:: Consigne a ::
Dans le listing, prenez les lignes à partir de celle qui contient "When HTTP performs" jusqu'à celle qui contient "- Only used to request data (not modify)", les deux comprises. Restituez-les sous forme de liste JSON de chaînes, une chaîne par ligne, sans les lignes vides.

:: Extrait ::
━━━━

Pendant l’accouchement, la sage-femme m’a insultée. Elle m’a dit : « T’es une merde! T’es une fille facile, une irresponsable. » […] Elle m’a agressée avec ses mains. Pendant l’accouchement, elle m’a fait un geste pour sortir le bébé. Après, la sage-femme est revenue, mais elle m’a fait mal au niveau du ventre. Elle m’a dit : « T’es capable d’écarter les jambes pour coucher. »

Sihem, 18 ans

Le personnel soignant, les assistantes sociales, à travers leur attitude culpabilisatrice et moralisatrice mais surtout par l’imputation de la qualification de « cas social » à ces femmes, contribue à l’institutionnalisation du stigmate. Tous les témoignages regorgent d’exemples :

Au début, quand je suis arrivée, personne ne savait que j’étais un cas social […] dans le dossier, c’est écrit comme ça, en grand : « Cas social »! Tu sais? Bon après, ils m’ont demandé : « Où est ton mari? » Moi je ne peux pas lui dire… Après, elle regarde le dossier, et elle voit, alors elle me dit : « Ah t’es un cas social! »

Et du coup elle a changé après?

Bien sûr! […] la seule personne qui est restée normale, c’est le docteur! Cas social ou pas […] J’étais très mal. Il m’a dit : « Ne t’inquiète pas, ça va bien se passer. Que tu sois mariée ou pas, c’est pareil, tu es normale. »

Et les autres ont changé de comportement?

Oui. Tu sais que même la femme de ménage est venue me voir et m’a dit : « Ah toi tu es un cas social! » (Elle mime cette personne et joue le dénigrement.) J’étais avec trois autres cas sociaux. Moi je ne voulais pas voir ma fille, je ne sais pas pourquoi, je n’aime pas. Je ne pouvais pas…

Rachida, 22 ans

Lors de leur interrogatoire administratif – généralement le lendemain de l’accouchement – les mères, têtes baissées, doivent justifier de leurs actes perçus comme « déviants ». Humiliées, elles se font demander de répondre à cette question : « Alors vous êtes un cas social? » En répondant « oui », elles assument être coupables d’avoir eu des rapports sexuels hors mariage. Certaines renoncent immédiatement à contourner le stigmate et se définissent elles-mêmes comme un « cas social » :

Il m’a dit : « Donne-moi ton nom, le nom de ton mari. » Je lui ai dit : « Je suis un cas social. »

━━━━

:: Consigne b ::
Poursuivez l'extrait sur l'étiquette de « cas social » à la suite de sa dernière phrase.

━━━━

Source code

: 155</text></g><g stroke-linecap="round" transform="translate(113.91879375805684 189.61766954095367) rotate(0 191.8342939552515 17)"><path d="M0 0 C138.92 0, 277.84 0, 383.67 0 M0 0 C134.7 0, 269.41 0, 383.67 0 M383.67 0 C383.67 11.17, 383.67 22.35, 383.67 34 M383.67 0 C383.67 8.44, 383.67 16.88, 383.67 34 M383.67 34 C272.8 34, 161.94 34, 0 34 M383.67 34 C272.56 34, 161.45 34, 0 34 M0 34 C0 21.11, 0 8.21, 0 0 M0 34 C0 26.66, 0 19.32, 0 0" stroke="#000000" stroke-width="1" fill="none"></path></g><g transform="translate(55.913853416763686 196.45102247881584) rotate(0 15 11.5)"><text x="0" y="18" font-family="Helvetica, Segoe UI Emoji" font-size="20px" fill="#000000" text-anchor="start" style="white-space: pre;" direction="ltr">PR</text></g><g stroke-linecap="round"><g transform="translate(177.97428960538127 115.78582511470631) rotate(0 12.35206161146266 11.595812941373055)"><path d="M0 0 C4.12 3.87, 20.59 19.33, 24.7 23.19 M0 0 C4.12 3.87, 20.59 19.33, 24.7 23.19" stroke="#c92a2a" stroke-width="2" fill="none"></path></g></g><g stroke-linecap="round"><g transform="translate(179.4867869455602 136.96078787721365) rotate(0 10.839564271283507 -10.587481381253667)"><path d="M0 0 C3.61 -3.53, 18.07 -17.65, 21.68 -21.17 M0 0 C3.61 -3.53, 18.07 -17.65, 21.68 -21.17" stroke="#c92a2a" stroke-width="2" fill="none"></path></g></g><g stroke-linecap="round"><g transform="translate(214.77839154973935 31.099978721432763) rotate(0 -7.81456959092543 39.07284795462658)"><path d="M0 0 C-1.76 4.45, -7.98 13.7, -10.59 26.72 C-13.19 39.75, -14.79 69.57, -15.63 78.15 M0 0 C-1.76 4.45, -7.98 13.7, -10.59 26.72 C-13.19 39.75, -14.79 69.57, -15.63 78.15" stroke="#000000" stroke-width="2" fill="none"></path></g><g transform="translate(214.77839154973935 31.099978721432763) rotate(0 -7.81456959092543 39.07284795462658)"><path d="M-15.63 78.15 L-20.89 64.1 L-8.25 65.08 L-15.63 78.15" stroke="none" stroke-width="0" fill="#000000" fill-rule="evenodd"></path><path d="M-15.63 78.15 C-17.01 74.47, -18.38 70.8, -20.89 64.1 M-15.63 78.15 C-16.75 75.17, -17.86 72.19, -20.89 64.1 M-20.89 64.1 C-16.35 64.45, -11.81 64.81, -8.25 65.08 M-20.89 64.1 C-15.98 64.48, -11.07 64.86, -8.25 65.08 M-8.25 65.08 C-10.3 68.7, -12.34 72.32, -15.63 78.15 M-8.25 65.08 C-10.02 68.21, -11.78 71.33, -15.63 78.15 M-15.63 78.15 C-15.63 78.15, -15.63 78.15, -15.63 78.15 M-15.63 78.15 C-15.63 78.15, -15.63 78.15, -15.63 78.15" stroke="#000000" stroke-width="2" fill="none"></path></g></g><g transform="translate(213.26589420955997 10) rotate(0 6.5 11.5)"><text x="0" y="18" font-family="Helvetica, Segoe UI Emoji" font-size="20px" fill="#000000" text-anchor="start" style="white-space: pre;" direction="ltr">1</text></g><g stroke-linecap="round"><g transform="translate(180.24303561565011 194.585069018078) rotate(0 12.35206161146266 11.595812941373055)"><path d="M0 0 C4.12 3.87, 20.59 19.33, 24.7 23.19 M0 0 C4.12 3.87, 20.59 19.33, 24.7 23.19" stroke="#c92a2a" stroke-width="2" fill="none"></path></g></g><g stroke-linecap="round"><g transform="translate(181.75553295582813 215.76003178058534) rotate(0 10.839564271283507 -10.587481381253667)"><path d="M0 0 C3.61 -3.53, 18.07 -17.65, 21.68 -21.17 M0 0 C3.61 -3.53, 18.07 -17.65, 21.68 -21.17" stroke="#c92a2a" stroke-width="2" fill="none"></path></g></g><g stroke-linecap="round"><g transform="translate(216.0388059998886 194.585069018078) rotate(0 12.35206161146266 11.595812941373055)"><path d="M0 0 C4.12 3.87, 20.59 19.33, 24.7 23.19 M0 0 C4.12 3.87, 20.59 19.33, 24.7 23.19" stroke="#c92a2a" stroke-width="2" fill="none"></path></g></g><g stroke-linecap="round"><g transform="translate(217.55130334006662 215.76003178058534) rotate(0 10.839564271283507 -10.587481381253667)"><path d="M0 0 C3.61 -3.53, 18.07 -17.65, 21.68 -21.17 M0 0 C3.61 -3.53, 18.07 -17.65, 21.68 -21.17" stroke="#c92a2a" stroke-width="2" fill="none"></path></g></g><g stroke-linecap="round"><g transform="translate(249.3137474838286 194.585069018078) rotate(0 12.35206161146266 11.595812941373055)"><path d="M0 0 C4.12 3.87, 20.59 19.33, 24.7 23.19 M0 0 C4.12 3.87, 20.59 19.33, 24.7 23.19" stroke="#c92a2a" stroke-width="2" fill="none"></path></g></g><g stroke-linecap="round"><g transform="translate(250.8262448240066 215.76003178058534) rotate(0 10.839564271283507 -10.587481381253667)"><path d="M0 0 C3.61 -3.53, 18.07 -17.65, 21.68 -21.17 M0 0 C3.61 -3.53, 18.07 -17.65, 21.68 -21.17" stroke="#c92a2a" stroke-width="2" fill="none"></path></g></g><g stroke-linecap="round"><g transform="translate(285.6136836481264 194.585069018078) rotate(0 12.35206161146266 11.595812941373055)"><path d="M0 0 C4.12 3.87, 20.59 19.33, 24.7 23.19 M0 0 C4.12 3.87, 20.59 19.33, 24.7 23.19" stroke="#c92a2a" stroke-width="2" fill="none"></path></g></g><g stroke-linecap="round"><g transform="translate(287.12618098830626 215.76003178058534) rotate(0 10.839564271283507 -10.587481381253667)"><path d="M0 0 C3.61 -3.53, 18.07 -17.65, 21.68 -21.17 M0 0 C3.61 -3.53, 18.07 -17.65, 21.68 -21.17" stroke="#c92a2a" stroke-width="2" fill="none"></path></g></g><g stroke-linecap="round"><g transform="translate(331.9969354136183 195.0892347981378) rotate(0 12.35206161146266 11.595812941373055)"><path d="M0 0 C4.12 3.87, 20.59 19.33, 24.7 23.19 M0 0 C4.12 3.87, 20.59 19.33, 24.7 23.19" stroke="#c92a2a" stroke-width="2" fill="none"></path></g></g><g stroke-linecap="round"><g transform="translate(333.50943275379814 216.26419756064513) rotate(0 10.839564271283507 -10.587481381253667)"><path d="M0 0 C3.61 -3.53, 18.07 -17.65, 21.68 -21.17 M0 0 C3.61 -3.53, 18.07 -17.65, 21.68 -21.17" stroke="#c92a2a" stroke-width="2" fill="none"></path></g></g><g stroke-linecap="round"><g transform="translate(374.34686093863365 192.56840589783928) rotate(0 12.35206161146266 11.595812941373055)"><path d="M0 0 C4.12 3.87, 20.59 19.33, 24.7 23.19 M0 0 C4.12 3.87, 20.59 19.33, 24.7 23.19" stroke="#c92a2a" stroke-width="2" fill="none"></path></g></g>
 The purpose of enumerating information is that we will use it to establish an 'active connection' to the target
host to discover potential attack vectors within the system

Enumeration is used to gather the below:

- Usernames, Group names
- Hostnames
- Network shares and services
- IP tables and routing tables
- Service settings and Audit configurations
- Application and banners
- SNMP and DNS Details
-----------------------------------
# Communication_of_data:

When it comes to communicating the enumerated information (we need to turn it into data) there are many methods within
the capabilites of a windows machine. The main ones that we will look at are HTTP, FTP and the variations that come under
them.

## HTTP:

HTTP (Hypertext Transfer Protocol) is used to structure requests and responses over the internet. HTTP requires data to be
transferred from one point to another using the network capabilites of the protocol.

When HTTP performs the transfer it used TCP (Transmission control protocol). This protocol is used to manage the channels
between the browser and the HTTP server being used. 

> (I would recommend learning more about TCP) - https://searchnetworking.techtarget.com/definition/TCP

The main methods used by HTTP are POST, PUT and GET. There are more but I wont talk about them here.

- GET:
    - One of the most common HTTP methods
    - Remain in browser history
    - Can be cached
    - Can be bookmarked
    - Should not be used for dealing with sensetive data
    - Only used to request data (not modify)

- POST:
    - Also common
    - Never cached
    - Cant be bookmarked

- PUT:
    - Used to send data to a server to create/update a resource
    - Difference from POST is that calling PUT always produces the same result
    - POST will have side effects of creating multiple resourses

━━━━

:: Réponse a ::
[
  "When HTTP performs the transfer it used TCP (Transmission control protocol). This protocol is used to manage the channels",
  "between the browser and the HTTP server being used. ",
  "> (I would recommend learning more about TCP) - https://searchnetworking.techtarget.com/definition/TCP",
  "The main methods used by HTTP are POST, PUT and GET. There are more but I wont talk about them here.",
  "- GET:",
  "    - One of the most common HTTP methods",
  "    - Remain in browser history",
  "    - Can be cached",
  "    - Can be bookmarked",
  "    - Should not be used for dealing with sensetive data",
  "    - Only used to request data (not modify)"
]

:: Réponse b ::
Wahiba, 27 ans

Certaines assistantes sociales au sein de l’hôpital, des psychologues compatissent au sort des femmes qui sont face à elles. Les mauvais traitements, les insultes, ne sont pas systématiques, mais, à partir du moment où elles sont identifiées à un « cas social », plus jamais elles ne seront appelées par leur nom ou prénom. Les mères célibataires accompagnées par leur partenaire éprouvent moins de difficultés. Fairouz est une jeune mère célibataire de 22 ans. Son enfant est désiré et si elle est encore célibataire, c’est uniquement parce que sa famille et celle de son compagnon s’opposent à leur union :

À l’hôpital, les cas sociaux comme moi ils les mettent dans une chambre à côté et moi ils m’ont considérée comme un cas normal. Ils étaient gentils avec moi, même les femmes qui étaient avec moi, elles ont cru que j’étais mariée comme elles. Surtout que le père était bien présent avec moi pour s’occuper de moi et pour régler la situation de son fils. J’ai accouché à huit heures du matin et je l’ai informé de l’accouchement, il est venu directement pour voir son fils et il a informé l’assistante sociale qu’il va lui donner son nom; pourtant, il n’avait pas une carte d’identité; il a fait le maximum pour régler la situation de son fils.

Fairouz, 22 ans

Le déni d’un rôle : de son propre corps à l’environnement familial

Ce qui est semblable à la quasi-totalité des cas recensés lors de nos entretiens, c’est le déni de grossesse, ce qui explique en grande partie le non-recours à l’avortement pour certaines d’entre elles. Il désigne le fait, pour une femme enceinte, de ne pas avoir conscience de l’être. On peut distinguer le déni partiel, qui prend fin avant le terme de la grossesse, et le déni total, qui perdure jusqu’à l’accouchement. Les mères ont en général très peu de symptômes de leur état de grossesse, voire aucun :

Je ne sais pas si tu vas me croire ou non, mais j’ai compris que j’étais enceinte juste à la fin de ma grossesse! Tu vois, les personnes analphabètes comme moi, comment on est? Même mon ventre n’a pas grandi! Maintenant je vois ma voisine, elle est enceinte. Je me compare toujours et je me demande pourquoi je n’ai pas vécu la même grossesse comme elle! […] J’ai accouché dans la maison! […] J’ai cru que j’étais malade, je ne sais pas… […] Je te jure, je te jure que c’était comme ça, même moi je suis restée bouche bée et étonnée de voir comment un humain sort d’un autre, je te jure! J’étais dans la maison, j’avais des douleurs. Je leur ai dit que j’étais malade et quand j’ai vu ma fille arriver… j’étais choquée […] Après je me suis réveillée le samedi dans l’hôpital et moi j’ai accouché le mercredi […] J’ai perdu conscience et ma mère, après, elle m’a raconté tout; apparemment, j’ai voulu me suicider! […] L’infirmière me disait si je voulais voir ma fille et moi je lui ai dit : « Quelle fille? » et « C’est la fille de qui? » Des fois, je me rappelle de quelques images, mais je ne me souviens de rien de ma fille.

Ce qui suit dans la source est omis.